In essence, the central bank left the next step to the beleaguered governments. They would be required to ask the central bank formally to start buying their bonds in the open market and would have to agree to follow detailed conditions for paying down their debt and hewing to fiscal discipline.
While such programs will be overseen by other European Union governments, it would ultimately be up to the central bank to determine whether the terms of the agreement were acceptable, and whether the government was meeting those conditions over time.
By forcing governments to impose fiscal discipline on each other and remake their economies along lines dictated by the European Central Bank, power will inevitably drift from national capitals to Frankfurt, where the central bank is based, and Brussels, the administrative seat of the European Union.

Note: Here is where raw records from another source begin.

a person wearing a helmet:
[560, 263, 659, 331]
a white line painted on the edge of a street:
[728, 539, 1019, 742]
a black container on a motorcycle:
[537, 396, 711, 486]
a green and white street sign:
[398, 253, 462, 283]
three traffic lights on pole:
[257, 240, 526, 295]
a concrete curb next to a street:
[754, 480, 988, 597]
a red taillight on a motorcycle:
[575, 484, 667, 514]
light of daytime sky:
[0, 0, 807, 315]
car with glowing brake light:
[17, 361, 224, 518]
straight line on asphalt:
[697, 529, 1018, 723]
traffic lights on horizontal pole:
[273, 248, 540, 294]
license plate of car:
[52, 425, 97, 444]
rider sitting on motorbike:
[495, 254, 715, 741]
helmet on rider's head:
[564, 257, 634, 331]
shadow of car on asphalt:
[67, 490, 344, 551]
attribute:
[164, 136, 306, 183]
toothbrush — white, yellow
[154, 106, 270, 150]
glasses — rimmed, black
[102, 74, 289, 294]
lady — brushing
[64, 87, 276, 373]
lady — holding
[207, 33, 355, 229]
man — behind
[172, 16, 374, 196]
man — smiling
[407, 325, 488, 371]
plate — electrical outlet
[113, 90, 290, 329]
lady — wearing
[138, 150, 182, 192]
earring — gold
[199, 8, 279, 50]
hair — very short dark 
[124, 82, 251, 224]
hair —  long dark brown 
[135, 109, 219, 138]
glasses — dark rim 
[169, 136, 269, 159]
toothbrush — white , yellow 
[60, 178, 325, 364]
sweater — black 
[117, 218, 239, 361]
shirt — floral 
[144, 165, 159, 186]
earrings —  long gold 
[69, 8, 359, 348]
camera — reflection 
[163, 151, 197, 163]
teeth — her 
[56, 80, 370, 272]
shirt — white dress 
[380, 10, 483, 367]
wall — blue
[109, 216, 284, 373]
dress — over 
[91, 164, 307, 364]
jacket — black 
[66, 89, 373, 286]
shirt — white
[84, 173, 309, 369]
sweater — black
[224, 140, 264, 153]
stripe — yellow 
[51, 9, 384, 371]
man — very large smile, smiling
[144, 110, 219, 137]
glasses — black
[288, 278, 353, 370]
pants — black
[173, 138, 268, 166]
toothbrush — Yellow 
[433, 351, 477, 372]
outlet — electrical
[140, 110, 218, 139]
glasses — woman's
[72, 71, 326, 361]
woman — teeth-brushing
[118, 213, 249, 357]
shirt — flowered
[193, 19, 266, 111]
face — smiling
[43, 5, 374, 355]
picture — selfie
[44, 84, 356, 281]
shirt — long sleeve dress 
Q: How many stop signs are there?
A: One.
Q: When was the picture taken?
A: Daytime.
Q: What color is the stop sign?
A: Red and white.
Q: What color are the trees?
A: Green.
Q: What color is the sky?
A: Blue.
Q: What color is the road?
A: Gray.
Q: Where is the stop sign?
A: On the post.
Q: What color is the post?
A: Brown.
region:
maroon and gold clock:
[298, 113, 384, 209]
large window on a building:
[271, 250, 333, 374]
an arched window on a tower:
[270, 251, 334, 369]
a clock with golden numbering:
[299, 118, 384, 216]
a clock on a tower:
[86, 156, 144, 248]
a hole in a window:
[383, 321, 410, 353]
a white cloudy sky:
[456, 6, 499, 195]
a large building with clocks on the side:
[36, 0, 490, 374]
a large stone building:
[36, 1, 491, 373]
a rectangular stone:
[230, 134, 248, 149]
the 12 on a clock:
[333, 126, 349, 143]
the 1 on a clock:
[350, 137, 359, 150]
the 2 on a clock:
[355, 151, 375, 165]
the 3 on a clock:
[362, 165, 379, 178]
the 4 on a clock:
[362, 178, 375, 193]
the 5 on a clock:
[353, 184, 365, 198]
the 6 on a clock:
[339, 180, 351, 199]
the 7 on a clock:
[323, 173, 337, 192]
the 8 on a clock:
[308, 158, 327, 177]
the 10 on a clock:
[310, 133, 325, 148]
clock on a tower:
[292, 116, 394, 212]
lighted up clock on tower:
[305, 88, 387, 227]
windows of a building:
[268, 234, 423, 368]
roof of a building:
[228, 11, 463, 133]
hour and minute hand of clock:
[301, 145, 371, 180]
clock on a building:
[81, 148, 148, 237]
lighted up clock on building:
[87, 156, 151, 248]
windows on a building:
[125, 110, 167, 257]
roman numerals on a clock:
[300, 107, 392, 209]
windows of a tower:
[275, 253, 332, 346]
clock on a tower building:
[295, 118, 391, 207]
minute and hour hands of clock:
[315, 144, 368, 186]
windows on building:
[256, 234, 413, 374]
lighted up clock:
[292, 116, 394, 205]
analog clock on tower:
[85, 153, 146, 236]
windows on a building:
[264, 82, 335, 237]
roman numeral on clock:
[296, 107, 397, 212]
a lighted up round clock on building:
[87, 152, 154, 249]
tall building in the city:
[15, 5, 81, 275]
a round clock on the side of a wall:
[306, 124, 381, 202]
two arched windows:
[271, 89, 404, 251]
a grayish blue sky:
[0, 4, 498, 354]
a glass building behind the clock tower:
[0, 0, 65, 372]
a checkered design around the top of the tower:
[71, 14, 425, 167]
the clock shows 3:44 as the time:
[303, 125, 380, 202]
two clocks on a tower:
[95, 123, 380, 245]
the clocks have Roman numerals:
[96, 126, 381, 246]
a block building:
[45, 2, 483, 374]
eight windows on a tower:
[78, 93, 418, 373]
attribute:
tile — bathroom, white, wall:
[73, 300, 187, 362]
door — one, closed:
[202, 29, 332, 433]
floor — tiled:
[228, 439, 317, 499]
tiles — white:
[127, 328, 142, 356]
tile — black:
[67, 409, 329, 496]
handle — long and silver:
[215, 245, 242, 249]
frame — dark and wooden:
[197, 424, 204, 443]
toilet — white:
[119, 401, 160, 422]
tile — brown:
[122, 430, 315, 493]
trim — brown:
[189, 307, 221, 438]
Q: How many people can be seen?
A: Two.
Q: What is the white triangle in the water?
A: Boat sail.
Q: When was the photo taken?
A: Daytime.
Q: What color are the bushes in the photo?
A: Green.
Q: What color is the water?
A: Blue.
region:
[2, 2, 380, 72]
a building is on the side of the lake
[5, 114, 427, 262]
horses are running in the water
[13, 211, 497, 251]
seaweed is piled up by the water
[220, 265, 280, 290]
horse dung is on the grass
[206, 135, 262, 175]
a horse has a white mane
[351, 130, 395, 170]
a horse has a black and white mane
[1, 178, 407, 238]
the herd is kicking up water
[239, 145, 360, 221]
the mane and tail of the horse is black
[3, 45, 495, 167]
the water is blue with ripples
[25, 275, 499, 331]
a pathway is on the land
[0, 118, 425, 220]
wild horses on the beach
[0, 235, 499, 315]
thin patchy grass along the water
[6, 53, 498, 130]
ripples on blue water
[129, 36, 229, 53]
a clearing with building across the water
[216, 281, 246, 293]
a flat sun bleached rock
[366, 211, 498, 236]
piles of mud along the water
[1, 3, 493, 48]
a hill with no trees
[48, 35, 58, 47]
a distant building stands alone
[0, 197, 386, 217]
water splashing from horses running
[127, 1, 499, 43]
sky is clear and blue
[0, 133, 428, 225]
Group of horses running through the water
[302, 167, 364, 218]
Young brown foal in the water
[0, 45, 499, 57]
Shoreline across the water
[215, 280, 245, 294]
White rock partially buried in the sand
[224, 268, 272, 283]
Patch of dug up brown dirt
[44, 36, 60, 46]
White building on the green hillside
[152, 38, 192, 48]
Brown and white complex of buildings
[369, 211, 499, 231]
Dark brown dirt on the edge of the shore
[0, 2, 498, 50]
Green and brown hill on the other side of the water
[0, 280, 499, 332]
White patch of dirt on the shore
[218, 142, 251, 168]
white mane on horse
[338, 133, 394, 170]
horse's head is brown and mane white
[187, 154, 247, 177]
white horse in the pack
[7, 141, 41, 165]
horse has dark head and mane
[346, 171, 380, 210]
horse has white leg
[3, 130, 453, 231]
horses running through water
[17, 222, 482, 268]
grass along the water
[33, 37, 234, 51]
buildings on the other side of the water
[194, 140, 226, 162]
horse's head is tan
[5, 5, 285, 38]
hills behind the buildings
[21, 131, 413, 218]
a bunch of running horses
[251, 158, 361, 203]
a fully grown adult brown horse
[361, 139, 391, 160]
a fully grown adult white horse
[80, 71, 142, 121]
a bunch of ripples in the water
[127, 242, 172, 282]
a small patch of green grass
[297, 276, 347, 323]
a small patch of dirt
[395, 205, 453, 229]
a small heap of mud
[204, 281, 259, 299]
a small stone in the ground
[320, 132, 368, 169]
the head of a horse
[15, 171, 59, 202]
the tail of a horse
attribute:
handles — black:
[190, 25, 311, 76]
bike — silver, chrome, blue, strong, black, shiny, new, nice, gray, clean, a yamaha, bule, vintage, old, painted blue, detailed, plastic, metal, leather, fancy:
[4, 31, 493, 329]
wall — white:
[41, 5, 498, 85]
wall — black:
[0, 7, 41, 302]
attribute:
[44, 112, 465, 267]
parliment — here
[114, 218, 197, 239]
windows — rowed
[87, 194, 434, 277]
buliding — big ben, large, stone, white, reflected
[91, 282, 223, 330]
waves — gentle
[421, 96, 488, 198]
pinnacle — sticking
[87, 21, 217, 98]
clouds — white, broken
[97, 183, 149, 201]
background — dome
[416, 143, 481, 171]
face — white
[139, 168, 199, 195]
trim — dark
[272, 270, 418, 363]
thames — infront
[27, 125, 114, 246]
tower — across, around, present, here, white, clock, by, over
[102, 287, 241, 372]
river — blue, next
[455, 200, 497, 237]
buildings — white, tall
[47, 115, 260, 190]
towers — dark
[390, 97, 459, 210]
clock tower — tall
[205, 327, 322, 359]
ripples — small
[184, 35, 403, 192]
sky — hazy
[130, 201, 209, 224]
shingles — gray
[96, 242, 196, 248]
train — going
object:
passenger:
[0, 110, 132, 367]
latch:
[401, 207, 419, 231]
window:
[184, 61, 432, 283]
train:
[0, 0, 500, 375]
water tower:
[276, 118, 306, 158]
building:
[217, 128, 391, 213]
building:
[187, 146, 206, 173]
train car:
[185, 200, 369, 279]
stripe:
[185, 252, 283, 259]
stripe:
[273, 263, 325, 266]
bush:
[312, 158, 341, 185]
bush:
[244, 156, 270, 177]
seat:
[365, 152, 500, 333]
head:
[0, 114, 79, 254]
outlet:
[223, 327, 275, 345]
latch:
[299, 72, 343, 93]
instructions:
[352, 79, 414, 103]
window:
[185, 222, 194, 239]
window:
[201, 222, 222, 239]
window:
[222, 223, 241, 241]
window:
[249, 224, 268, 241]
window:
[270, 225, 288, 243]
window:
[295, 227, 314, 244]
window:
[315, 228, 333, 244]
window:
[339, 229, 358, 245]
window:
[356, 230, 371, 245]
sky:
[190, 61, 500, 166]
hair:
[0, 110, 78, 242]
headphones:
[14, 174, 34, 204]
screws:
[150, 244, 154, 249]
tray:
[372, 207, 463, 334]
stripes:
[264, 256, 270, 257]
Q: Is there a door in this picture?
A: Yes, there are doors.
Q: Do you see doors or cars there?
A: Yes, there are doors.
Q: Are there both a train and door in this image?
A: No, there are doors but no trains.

|September 6th, 2012||#20|
14.45 Mats Persson, director of Open Europe:
Bailouts – whether by government or the ECB – can, at best, buy time. At worst, however, they act as an outright disincentive for necessary reforms. This risk was eloquently highlighted by Professor Leszek Balcerowicz – former Polish Finance Minister (and central bank head), famous for implementing the Polish structural reform plan following the fall of communism – at an Open Europe event last week.
"All bailouts, he said, come with "moral hazard". But if mishandled, ECB bond-buying could actually turn out to be the worst form of Eurozone bailout, as it completely de-links the bailout cash from reforms needed, creating a moral hazard problem of massive proportions (in addition to creating a number of other problems such as undermining the rule of law and making ECB susceptible to political influences). We’ve seen the signs already. As ECB board member Jörg Asmussen noted recently, "There cannot be a repeat of the mistakes with Italy in the summer of last year, when the ECB bought Italian sovereign bonds and the time was unfortunately not used for necessary adjustment measures".